Eek, I can't imagine adding sugar to sushi rice at all. I like mine on the tart side; let the sweetness of the fish come through.

Is adding sugar normal in Japan and Korea also?


----------



## larry_stewart (Jun 30, 2018)

I made the vegetarian rolls for my wife a few years back, and your #5 tip is right on.   The rolls fill up real quick, and you dont need as much as you think you do.

**As you said, sharp knife is key too**


----------



## Kaneohegirlinaz (Jul 1, 2018)

*JJ*, have you ever seen this powdered sushi seasoning ?

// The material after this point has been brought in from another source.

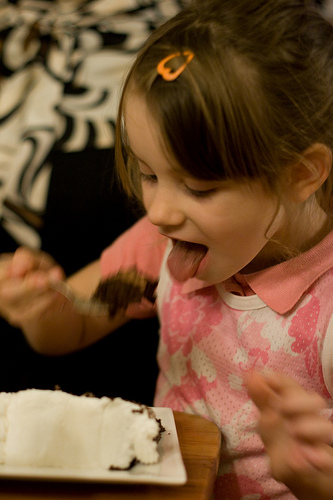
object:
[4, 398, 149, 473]
slice of cake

I use 3 cups of cooked rice to anywhere between 1-3 Tbsp of powder
the rice doesn't get mush that way...
This makes enough kappa maki sushi for the two of us

https://mykitcheninthemiddleofthedesert.wordpress.com/2013/01/25/maki-sushi-for-dummies-like-me/


----------



## medtran49 (Jul 2, 2018)

I'm going to look for that next time we visit the asian market.  Thanks Kgirl


----------



## Vinylhanger (Jul 6, 2018)

One trick I use is to have a tall glass with a mixture of rice vinegar and water.  Dip the knife, and then  let it drip most of the liquid off before you cut and it slips right through the rolls.


----------



## medtran49 (Jul 6, 2018)

You can also accomplish the same thing by wiping your knife with a very damp cloth (no fabric softener) or paper towels with that mixture.


----------



## JustJoel (Jul 6, 2018)

Vinylhanger said:


> One trick I use is to have a tall glass with a mixture of rice vinegar and water.  Dip the knife, and then  let it drip most of the liquid off before you cut and it slips right through the rolls.


This is a great tip! Thanks.


----------